*TO DO*:
Please repeat the lines below exactly. Begin with the line containing "X-213373Y325543D01*" and go on through the line containing "X-305124Y-150743D01*".

*DATA TO EXAMINE*:

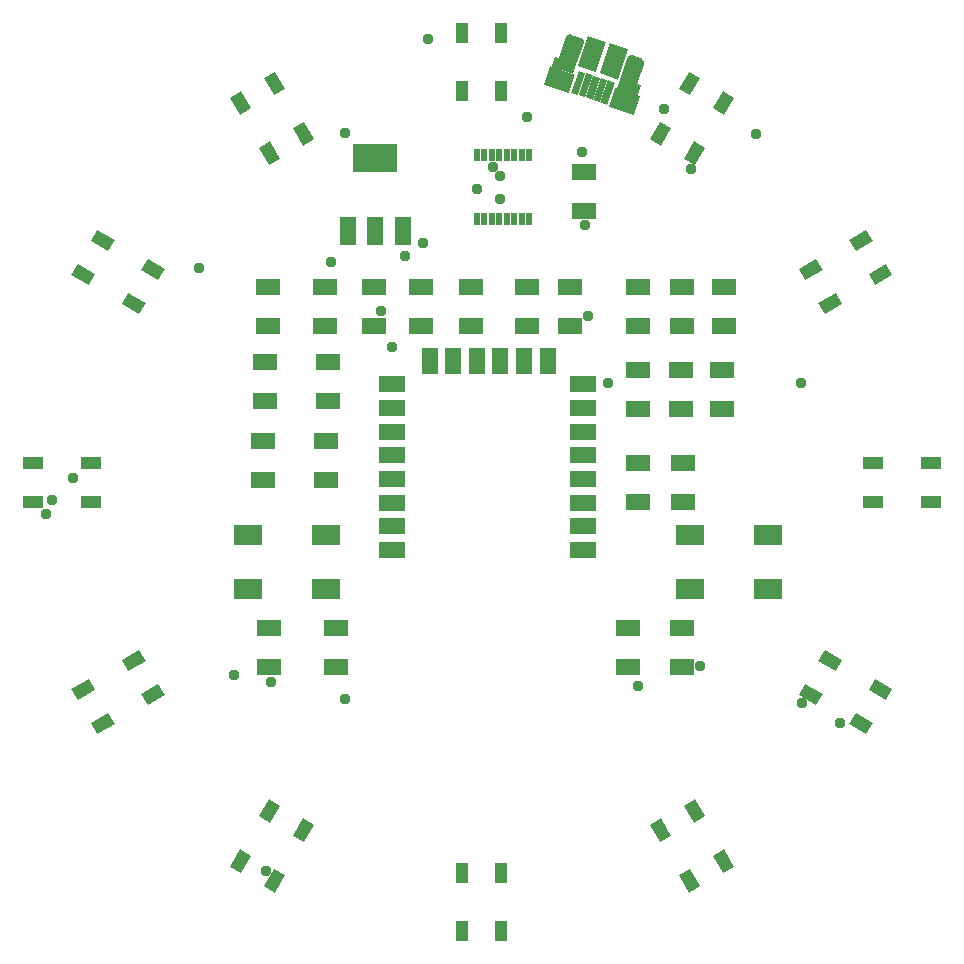
<source format=gbr>
G04 EAGLE Gerber RS-274X export*
G75*
%MOMM*%
%FSLAX34Y34*%
%LPD*%
%INSoldermask Top*%
%IPPOS*%
%AMOC8*
5,1,8,0,0,1.08239X$1,22.5*%
G01*
%ADD10R,2.108200X1.473200*%
%ADD11R,0.609600X1.117600*%
%ADD12R,1.703200X1.103200*%
%ADD13R,1.103200X1.703200*%
%ADD14R,2.489200X1.727200*%
%ADD15R,2.203200X1.403200*%
%ADD16R,1.403200X2.203200*%
%ADD17R,1.422400X2.438400*%
%ADD18R,3.803200X2.403200*%
%ADD19R,1.953200X0.603200*%
%ADD20R,1.663200X2.203200*%
%ADD21R,2.703200X1.628200*%
%ADD22C,0.959600*%

G36*
X77052Y345740D02*
X77052Y345740D01*
X77057Y345739D01*
X77148Y345767D01*
X77240Y345792D01*
X77244Y345796D01*
X77249Y345797D01*
X77322Y345858D01*
X77397Y345917D01*
X77399Y345921D01*
X77403Y345925D01*
X77490Y346083D01*
X86102Y371672D01*
X86105Y371699D01*
X86117Y371727D01*
X86259Y372384D01*
X86259Y372433D01*
X86270Y372497D01*
X86262Y373169D01*
X86252Y373217D01*
X86248Y373281D01*
X86091Y373934D01*
X86070Y373979D01*
X86052Y374041D01*
X85753Y374643D01*
X85723Y374682D01*
X85692Y374738D01*
X85267Y375259D01*
X85228Y375290D01*
X85185Y375338D01*
X84655Y375750D01*
X84611Y375772D01*
X84558Y375810D01*
X83949Y376094D01*
X83924Y376100D01*
X83897Y376115D01*
X76322Y378664D01*
X75586Y378936D01*
X75537Y378944D01*
X75476Y378964D01*
X74691Y379066D01*
X74642Y379063D01*
X74577Y379068D01*
X73789Y378994D01*
X73742Y378979D01*
X73678Y378970D01*
X72926Y378722D01*
X72883Y378698D01*
X72823Y378675D01*
X72145Y378265D01*
X72109Y378232D01*
X72055Y378196D01*
X71486Y377646D01*
X71457Y377606D01*
X71413Y377559D01*
X70980Y376896D01*
X70960Y376846D01*
X70924Y376780D01*
X65026Y359253D01*
X62663Y360049D01*
X62658Y360049D01*
X62653Y360052D01*
X62559Y360062D01*
X62464Y360074D01*
X62459Y360072D01*
X62454Y360073D01*
X62363Y360045D01*
X62271Y360020D01*
X62267Y360017D01*
X62262Y360015D01*
X62189Y359955D01*
X62114Y359895D01*
X62111Y359891D01*
X62107Y359887D01*
X62020Y359730D01*
X59469Y352147D01*
X59468Y352142D01*
X59466Y352138D01*
X59456Y352044D01*
X59444Y351949D01*
X59445Y351943D01*
X59445Y351938D01*
X59472Y351847D01*
X59498Y351755D01*
X59501Y351751D01*
X59502Y351746D01*
X59563Y351673D01*
X59622Y351598D01*
X59627Y351596D01*
X59630Y351592D01*
X59788Y351505D01*
X76848Y345764D01*
X76853Y345763D01*
X76857Y345760D01*
X76951Y345750D01*
X77046Y345738D01*
X77052Y345740D01*
G37*
G36*
X132022Y327240D02*
X132022Y327240D01*
X132027Y327240D01*
X132118Y327267D01*
X132210Y327293D01*
X132214Y327296D01*
X132219Y327297D01*
X132292Y327358D01*
X132367Y327417D01*
X132370Y327422D01*
X132374Y327425D01*
X132461Y327583D01*
X135012Y335165D01*
X135013Y335170D01*
X135016Y335175D01*
X135025Y335269D01*
X135038Y335364D01*
X135036Y335369D01*
X135037Y335374D01*
X135009Y335465D01*
X134984Y335557D01*
X134980Y335561D01*
X134979Y335566D01*
X134918Y335639D01*
X134859Y335714D01*
X134855Y335717D01*
X134851Y335721D01*
X134693Y335808D01*
X131383Y336922D01*
X136963Y353501D01*
X136966Y353527D01*
X136978Y353556D01*
X137167Y354431D01*
X137167Y354481D01*
X137178Y354544D01*
X137167Y355440D01*
X137157Y355488D01*
X137153Y355553D01*
X136943Y356423D01*
X136922Y356468D01*
X136905Y356530D01*
X136506Y357332D01*
X136476Y357371D01*
X136445Y357428D01*
X135878Y358121D01*
X135840Y358153D01*
X135797Y358201D01*
X135090Y358751D01*
X135045Y358773D01*
X134993Y358810D01*
X134181Y359189D01*
X134155Y359195D01*
X134128Y359210D01*
X127494Y361443D01*
X127441Y361450D01*
X127368Y361468D01*
X126578Y361524D01*
X126529Y361518D01*
X126465Y361519D01*
X125682Y361398D01*
X125636Y361381D01*
X125573Y361368D01*
X124837Y361076D01*
X124796Y361049D01*
X124737Y361022D01*
X124085Y360573D01*
X124050Y360538D01*
X123999Y360499D01*
X123463Y359916D01*
X123437Y359874D01*
X123396Y359825D01*
X123003Y359137D01*
X122987Y359090D01*
X122958Y359033D01*
X122730Y358282D01*
X114439Y333648D01*
X114439Y333643D01*
X114436Y333638D01*
X114426Y333544D01*
X114414Y333449D01*
X114416Y333444D01*
X114415Y333439D01*
X114442Y333348D01*
X114468Y333256D01*
X114471Y333252D01*
X114473Y333247D01*
X114533Y333173D01*
X114593Y333099D01*
X114597Y333096D01*
X114600Y333092D01*
X114758Y333005D01*
X131818Y327264D01*
X131823Y327263D01*
X131828Y327261D01*
X131922Y327251D01*
X132017Y327239D01*
X132022Y327240D01*
G37*
D10*
X-91690Y165468D03*
X-91690Y132448D03*
X74815Y165468D03*
X74815Y132448D03*
X205261Y132448D03*
X205261Y165468D03*
X-131681Y2116D03*
X-131681Y35136D03*
X-132987Y132448D03*
X-132987Y165468D03*
X-130300Y68268D03*
X-130300Y101288D03*
X202832Y94944D03*
X202832Y61924D03*
X-181387Y165468D03*
X-181387Y132448D03*
D11*
X-4523Y222554D03*
X1827Y222554D03*
X8177Y222554D03*
X14527Y222554D03*
X20877Y222554D03*
X27227Y222554D03*
X33577Y222554D03*
X39927Y222554D03*
X39927Y276910D03*
X33577Y276910D03*
X27227Y276910D03*
X20877Y276910D03*
X14527Y276910D03*
X8177Y276910D03*
X1827Y276910D03*
X-4523Y276910D03*
D12*
X380100Y-16500D03*
X380100Y16500D03*
X331100Y-16500D03*
X331100Y16500D03*
D13*
X-16500Y-380100D03*
X16500Y-380100D03*
X-16500Y-331100D03*
X16500Y-331100D03*
D12*
G36*
X176279Y-327293D02*
X184795Y-342043D01*
X175243Y-347559D01*
X166727Y-332809D01*
X176279Y-327293D01*
G37*
G36*
X204857Y-310793D02*
X213373Y-325543D01*
X203821Y-331059D01*
X195305Y-316309D01*
X204857Y-310793D01*
G37*
G36*
X151779Y-284858D02*
X160295Y-299608D01*
X150743Y-305124D01*
X142227Y-290374D01*
X151779Y-284858D01*
G37*
G36*
X180357Y-268358D02*
X188873Y-283108D01*
X179321Y-288624D01*
X170805Y-273874D01*
X180357Y-268358D01*
G37*
G36*
X316309Y-195305D02*
X331059Y-203821D01*
X325543Y-213373D01*
X310793Y-204857D01*
X316309Y-195305D01*
G37*
G36*
X332809Y-166727D02*
X347559Y-175243D01*
X342043Y-184795D01*
X327293Y-176279D01*
X332809Y-166727D01*
G37*
G36*
X273874Y-170805D02*
X288624Y-179321D01*
X283108Y-188873D01*
X268358Y-180357D01*
X273874Y-170805D01*
G37*
G36*
X290374Y-142227D02*
X305124Y-150743D01*
X299608Y-160295D01*
X284858Y-151779D01*
X290374Y-142227D01*
G37*
G36*
X327293Y176279D02*
X342043Y184795D01*
X347559Y175243D01*
X332809Y166727D01*
X327293Y176279D01*
G37*
G36*
X310793Y204857D02*
X325543Y213373D01*
X331059Y203821D01*
X316309Y195305D01*
X310793Y204857D01*
G37*
G36*
X284858Y151779D02*
X299608Y160295D01*
X305124Y150743D01*
X290374Y142227D01*
X284858Y151779D01*
G37*
G36*
X268358Y180357D02*
X283108Y188873D01*
X288624Y179321D01*
X273874Y170805D01*
X268358Y180357D01*
G37*
G36*
X195305Y316309D02*
X203821Y331059D01*
X213373Y325543D01*
X204857Y310793D01*
X195305Y316309D01*
G37*
G36*
X166727Y332809D02*
X175243Y347559D01*
X184795Y342043D01*
X176279Y327293D01*
X166727Y332809D01*
G37*
G36*
X170805Y273874D02*
X179321Y288624D01*
X188873Y283108D01*
X180357Y268358D01*
X170805Y273874D01*
G37*
G36*
X142227Y290374D02*
X150743Y305124D01*
X160295Y299608D01*
X151779Y284858D01*
X142227Y290374D01*
G37*
D13*
X16500Y380100D03*
X-16500Y380100D03*
X16500Y331100D03*
X-16500Y331100D03*
D12*
G36*
X-176279Y327293D02*
X-184795Y342043D01*
X-175243Y347559D01*
X-166727Y332809D01*
X-176279Y327293D01*
G37*
G36*
X-204857Y310793D02*
X-213373Y325543D01*
X-203821Y331059D01*
X-195305Y316309D01*
X-204857Y310793D01*
G37*
G36*
X-151779Y284858D02*
X-160295Y299608D01*
X-150743Y305124D01*
X-142227Y290374D01*
X-151779Y284858D01*
G37*
G36*
X-180357Y268358D02*
X-188873Y283108D01*
X-179321Y288624D01*
X-170805Y273874D01*
X-180357Y268358D01*
G37*
G36*
X-316309Y195305D02*
X-331059Y203821D01*
X-325543Y213373D01*
X-310793Y204857D01*
X-316309Y195305D01*
G37*
G36*
X-332809Y166727D02*
X-347559Y175243D01*
X-342043Y184795D01*
X-327293Y176279D01*
X-332809Y166727D01*
G37*
G36*
X-273874Y170805D02*
X-288624Y179321D01*
X-283108Y188873D01*
X-268358Y180357D01*
X-273874Y170805D01*
G37*
G36*
X-290374Y142227D02*
X-305124Y150743D01*
X-299608Y160295D01*
X-284858Y151779D01*
X-290374Y142227D01*
G37*
X-380100Y16500D03*
X-380100Y-16500D03*
X-331100Y16500D03*
X-331100Y-16500D03*
G36*
X-327293Y-176279D02*
X-342043Y-184795D01*
X-347559Y-175243D01*
X-332809Y-166727D01*
X-327293Y-176279D01*
G37*
G36*
X-310793Y-204857D02*
X-325543Y-213373D01*
X-331059Y-203821D01*
X-316309Y-195305D01*
X-310793Y-204857D01*
G37*
G36*
X-284858Y-151779D02*
X-299608Y-160295D01*
X-305124Y-150743D01*
X-290374Y-142227D01*
X-284858Y-151779D01*
G37*
G36*
X-268358Y-180357D02*
X-283108Y-188873D01*
X-288624Y-179321D01*
X-273874Y-170805D01*
X-268358Y-180357D01*
G37*
G36*
X-195305Y-316309D02*
X-203821Y-331059D01*
X-213373Y-325543D01*
X-204857Y-310793D01*
X-195305Y-316309D01*
G37*
G36*
X-166727Y-332809D02*
X-175243Y-347559D01*
X-184795Y-342043D01*
X-176279Y-327293D01*
X-166727Y-332809D01*
G37*
G36*
X-170805Y-273874D02*
X-179321Y-288624D01*
X-188873Y-283108D01*
X-180357Y-268358D01*
X-170805Y-273874D01*
G37*
G36*
X-142227Y-290374D02*
X-150743Y-305124D01*
X-160295Y-299608D01*
X-151779Y-284858D01*
X-142227Y-290374D01*
G37*
D10*
X86176Y229698D03*
X86176Y262718D03*
X-123400Y-123342D03*
X-123400Y-156362D03*
X-185190Y35136D03*
X-185190Y2116D03*
X132444Y-16474D03*
X132444Y16546D03*
X37754Y132448D03*
X37754Y165468D03*
X-51206Y165468D03*
X-51206Y132448D03*
X132225Y165468D03*
X132225Y132448D03*
X169714Y165468D03*
X169714Y132448D03*
X-183841Y101288D03*
X-183841Y68268D03*
X169470Y-123342D03*
X169470Y-156362D03*
X123334Y-123342D03*
X123334Y-156362D03*
X-179986Y-123342D03*
X-179986Y-156362D03*
D14*
X176328Y-44814D03*
X242368Y-44814D03*
X176328Y-90534D03*
X242368Y-90534D03*
X-131627Y-90534D03*
X-197667Y-90534D03*
X-131627Y-44814D03*
X-197667Y-44814D03*
D15*
X85634Y82645D03*
X85634Y62645D03*
X85634Y42645D03*
X85634Y22645D03*
X85634Y2645D03*
X85634Y-17355D03*
X85634Y-37355D03*
X85634Y-57355D03*
X-76366Y82645D03*
X-76366Y62645D03*
X-76366Y42645D03*
X-76366Y22645D03*
X-76366Y2645D03*
X-76366Y-17355D03*
X-76366Y-37355D03*
X-76366Y-57355D03*
D16*
X-24366Y102645D03*
X55634Y102645D03*
X35634Y102645D03*
X-44366Y102645D03*
X15634Y102645D03*
X-4366Y102645D03*
D10*
X-9671Y132448D03*
X-9671Y165468D03*
X168820Y61924D03*
X168820Y94944D03*
X132112Y61924D03*
X132112Y94944D03*
X170167Y16546D03*
X170167Y-16474D03*
D17*
X-113433Y212328D03*
X-90319Y212328D03*
X-67205Y212328D03*
D18*
X-90319Y274306D03*
D19*
G36*
X87998Y325649D02*
X94227Y344159D01*
X99944Y342235D01*
X93715Y323725D01*
X87998Y325649D01*
G37*
G36*
X94159Y323575D02*
X100388Y342085D01*
X106105Y340161D01*
X99876Y321651D01*
X94159Y323575D01*
G37*
G36*
X75677Y329795D02*
X81906Y348305D01*
X87623Y346381D01*
X81394Y327871D01*
X75677Y329795D01*
G37*
G36*
X81838Y327722D02*
X88067Y346232D01*
X93784Y344308D01*
X87555Y325798D01*
X81838Y327722D01*
G37*
D20*
G36*
X52516Y336218D02*
X57821Y351980D01*
X78702Y344952D01*
X73397Y329190D01*
X52516Y336218D01*
G37*
G36*
X107486Y317718D02*
X112791Y333480D01*
X133672Y326452D01*
X128367Y310690D01*
X107486Y317718D01*
G37*
D21*
G36*
X99600Y346011D02*
X108222Y371630D01*
X123652Y366437D01*
X115030Y340818D01*
X99600Y346011D01*
G37*
G36*
X81355Y352151D02*
X89977Y377770D01*
X105407Y372577D01*
X96785Y346958D01*
X81355Y352151D01*
G37*
D19*
G36*
X100319Y321502D02*
X106548Y340012D01*
X112265Y338088D01*
X106036Y319578D01*
X100319Y321502D01*
G37*
D22*
X15240Y259080D03*
X15240Y239268D03*
X-76200Y114300D03*
X-85344Y144780D03*
X-128119Y186688D03*
X-65411Y191545D03*
X84294Y279216D03*
X89916Y140208D03*
X-4572Y248412D03*
X-50292Y202692D03*
X9144Y266700D03*
X86868Y217932D03*
X106680Y83820D03*
X269748Y83820D03*
X303276Y-204216D03*
X-345948Y3048D03*
X-364236Y-15240D03*
X184404Y-155448D03*
X-116368Y-183439D03*
X131948Y-172273D03*
X232068Y294783D03*
X38100Y309372D03*
X-239268Y181356D03*
X-45720Y374904D03*
X-210312Y-163068D03*
X176784Y265176D03*
X-178308Y-169164D03*
X-368808Y-27432D03*
X-182880Y-329184D03*
X271272Y-187452D03*
X-115824Y295656D03*
X153924Y315468D03*
M02*

</source>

*SOLVED PROBLEM*:
X-213373Y325543D01*
X-203821Y331059D01*
X-195305Y316309D01*
X-204857Y310793D01*
G37*
G36*
X-151779Y284858D02*
X-160295Y299608D01*
X-150743Y305124D01*
X-142227Y290374D01*
X-151779Y284858D01*
G37*
G36*
X-180357Y268358D02*
X-188873Y283108D01*
X-179321Y288624D01*
X-170805Y273874D01*
X-180357Y268358D01*
G37*
G36*
X-316309Y195305D02*
X-331059Y203821D01*
X-325543Y213373D01*
X-310793Y204857D01*
X-316309Y195305D01*
G37*
G36*
X-332809Y166727D02*
X-347559Y175243D01*
X-342043Y184795D01*
X-327293Y176279D01*
X-332809Y166727D01*
G37*
G36*
X-273874Y170805D02*
X-288624Y179321D01*
X-283108Y188873D01*
X-268358Y180357D01*
X-273874Y170805D01*
G37*
G36*
X-290374Y142227D02*
X-305124Y150743D01*
X-299608Y160295D01*
X-284858Y151779D01*
X-290374Y142227D01*
G37*
X-380100Y16500D03*
X-380100Y-16500D03*
X-331100Y16500D03*
X-331100Y-16500D03*
G36*
X-327293Y-176279D02*
X-342043Y-184795D01*
X-347559Y-175243D01*
X-332809Y-166727D01*
X-327293Y-176279D01*
G37*
G36*
X-310793Y-204857D02*
X-325543Y-213373D01*
X-331059Y-203821D01*
X-316309Y-195305D01*
X-310793Y-204857D01*
G37*
G36*
X-284858Y-151779D02*
X-299608Y-160295D01*
X-305124Y-150743D01*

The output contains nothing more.